The poem demonstrates the physical horrors of the men experienced in war. Owen suggests that god and nature had set a trap, for just as the soldiers had turned their back on nature and religion, so too had God and nature rejected the soldiers. God in his mercy may catch some of them as they fall, but the antagonism of nature confirms the culpability, which is compounded into the survivors’ silence:
“Why speak not they of comrades that went under?”
‘Spring Offensive’ is a vivid account of what warfare is like. The soldiers spurn safety and the peace and love of nature to destroy it all instead. They negate nature, remove themselves from the nurture of nature, alienate themselves from what gave them life in the first place; and thus, they reject all characteristics of humanity, to kill, maim and destroy.
This is the dehumanization of man, in the violation of nature. To Owen, this is part of the pity of war — that mankind could turn its back on all its values to become base creatures.

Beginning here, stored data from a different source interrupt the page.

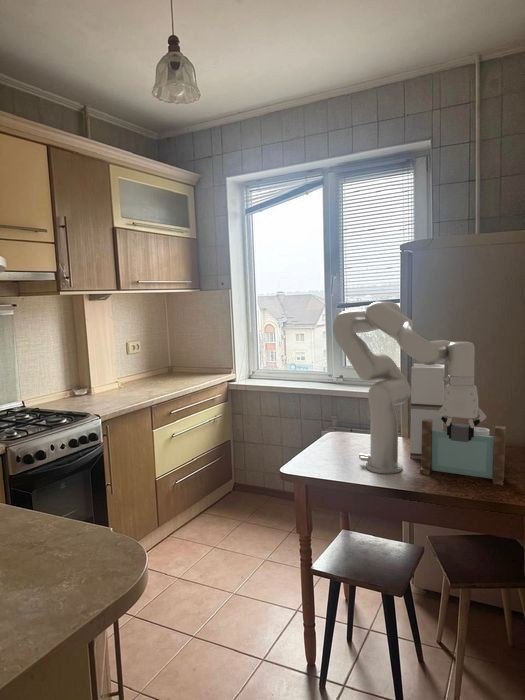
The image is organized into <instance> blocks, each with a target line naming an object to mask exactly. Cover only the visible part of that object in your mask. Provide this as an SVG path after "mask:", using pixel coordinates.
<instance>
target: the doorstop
mask: <svg viewBox="0 0 525 700" xmlns="http://www.w3.org/2000/svg"><path fill="white" fill-rule="evenodd" d="M469 426H470V424H466V423H465V424H464V423H454V422H453V423H452V426H451V441H461V442H469V440H468V431H469Z"/></svg>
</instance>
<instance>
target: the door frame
mask: <svg viewBox="0 0 525 700" xmlns="http://www.w3.org/2000/svg"><path fill="white" fill-rule="evenodd" d="M432 421H433V420H427V419H423V420H422V453H421V459H420V460H421V461H420V462H421V463H420V465H421V466H420V468H419V474H420V475H421V474H422V475H426V476H427V475H430V474H431V472H432V471H433V470H432ZM505 449H506V426H501V425H500V426H499V425H495V427H494V454H493V479H492V485H496V484H501V485H500V486H504V482H503V481H504V480H505V452H506V451H505Z"/></svg>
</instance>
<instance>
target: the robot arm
mask: <svg viewBox="0 0 525 700" xmlns="http://www.w3.org/2000/svg"><path fill="white" fill-rule="evenodd" d="M413 328H414V322H413V320H412V319H411V318H409V317H408V316H406V315H404V314H403V313H402V309H401V307H400V306H399V305H398V304H397V303H395V302H393V301H375V302H372V303H371V304H369V305H368V306H367V307H366V309H352V310H344V311H342V312H339V313H338V314H337V315H336V316H335V319H334V320H333V323H332V332H333V333H332V334H333V337H334V339H335V342H336V343H337V345H338V346H339V348H340V349H341V350H342V351H343V353H344V355H345V357H346V358H347V359H348V362H349V363H350V365H351V366H352V367H353V370H354V371H355V373H356V374H357V375H358V377H359V379H361V380H362V381H363V382H365V383H370V382H371V383H372V382H375V383H373V384H372V385H371V386H370V387H369V390H368V392H367V399H368V404H369V405H368V406H369V412H370V444H369V445H370V447H369V448H370V450H369V453H368V454H365V453H359V456H358V459H359V460H360V461H363V462H365V461H366V463H365V468H366V469H367V470H368V471H370V472H373V473H377V474H385V475H386V474H387V475H388V474H389V475H390V474H396V473H397V474H398V473H399V472H401V471H402V470H403V466H402V464H401V463H400V462H398V461H399V459H398V458H399V457H398V456H399V455H398V454H399V453H398V452H399V418H398V413H397V411H396V410H397V409H396V406H399V405H402V404H405V403H407V402H408V400H410V399H411V384H409V382H408V380H407V378H406V376H404V374H403V373H402V371H401V369H400V368H399V367H398V365H397V364H396V362H395V360H394V359H392V357H390V356H389V355H387V354H381V353H379V354H374V353H373V352H372V351H371V349H370V348H369V346H368V344H367V343H366V342H365V340H363V339H362V338H361V337H360V336H359V335H358V334H362V333H369V332H374V331H377V330H379V331H382V332H383V333H384V334H386V335H388V336H389V337H391V338H392V339H393V340H395V341H396V343H397V345H398V346H399V348H400V349H401V350H402V351H403V352H404V353H405V354H406V355H408V356H409V357H411V358H412V359H414V360H416V361H417V362H419V364H425V365H435V364H440V365H442V364H446V363H447V364H448V367H447V369H448V370H447V371H448V372H447V374H448V375H447V376H444V377H443V381H444V382H446V383H447V384H445V385H444V398H443V406H442V407H441V408H440V409H439V410H438V411H437V413H436V415H437V416H438V417H439V418H440V419H441V420H442V421H443V424H445V425H446V432H447V435H449V439H451V426H452V424H453V423H452V421H453V419H460V420H461V419H462V420H468V425H470V426H469V431H468V440H469V441H471V439H472V438H474V427H477V426H478V425H479V424H480V423H481V422H483V421H484V420H486V419H487V415H486V414H485V413H484V412H483V410H482V409H481V408H480V407H479V395H478V388H477V386H476V385H475V351H476V350H475V345H474V343H473V342H470V341H451V340H445V339H438V340H427V339H426V338H424V337H423V336H421V335H419V334H418V333H416V331H415V330H413ZM376 381H377V382H376ZM442 412H443V414H442ZM478 416H479V417H478Z"/></svg>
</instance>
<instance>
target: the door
mask: <svg viewBox="0 0 525 700" xmlns="http://www.w3.org/2000/svg"><path fill="white" fill-rule="evenodd" d="M494 441H495V435H494V436H492V435H491V436H490V435H489V436H484V435H475V434H474V438H472V439H471V441H469V442H461V441H451V439H449V435H447V431H445V430H443V431H436V430H433V431H432V470H431V471H436V472H443V473H449V474H455V475H456V474H458V475H462V476H471V477H478V478H479V477H480V478H484V479H492V480H493V473H494Z"/></svg>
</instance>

It is only with their deaths that these men are forgiven, and are reunited with their creator, whose creation they tried to destroy “...plunged and fell away past this world’s verge, / Some say God caught them even before they fell.”
But for those who commit such a crime yet survive, they are “The few who rushed in the body centre hell, / And there out-of ending all its fiends and flames”; those who never regain the Immunity they lost, for they have been to hell and back, and are no longer as human as others.
Owen was a great artist. His poetry is never devoid of poetic truth and poetic beauty. In Spring Offensive, the awful reality of war is expressed in a masterly way. Without creating any propagandistic literature, Owen has truly brought out the great message of his poem through highly suggestive images.
The diction used by Owen is never annoying. It has a melody of its own, which is brilliantly balanced with the elevated tune of the poem. There is rounded felicity of expressions reminding one of Keats. The use of irony has a telling effect or the significance of the theme.
The title Spring Offensive is an oxymoron itself. Spring is a time of joy calm, and happiness1 and the word ‘offensive’ shows fear, and hatred. The poem starts with a very natural tone, showing happiness and ease. But toward the end, it begins to turn into hatred, fear and regret. The world turns against’ them, shown when he says ‘earth set sudden cups / In thousands for their blood; and green slope Chasmed and deepened sheer to infinite space’.
This shows that the ever so natural fields, are turned into holes, from the blasts of bombs. It becomes an endless, perpetual space of war, and the reader gets a sense of this appalling battleground, where no one is spared.
The poem changes a lot, and the reader must keep a constant eye out for a change of tone.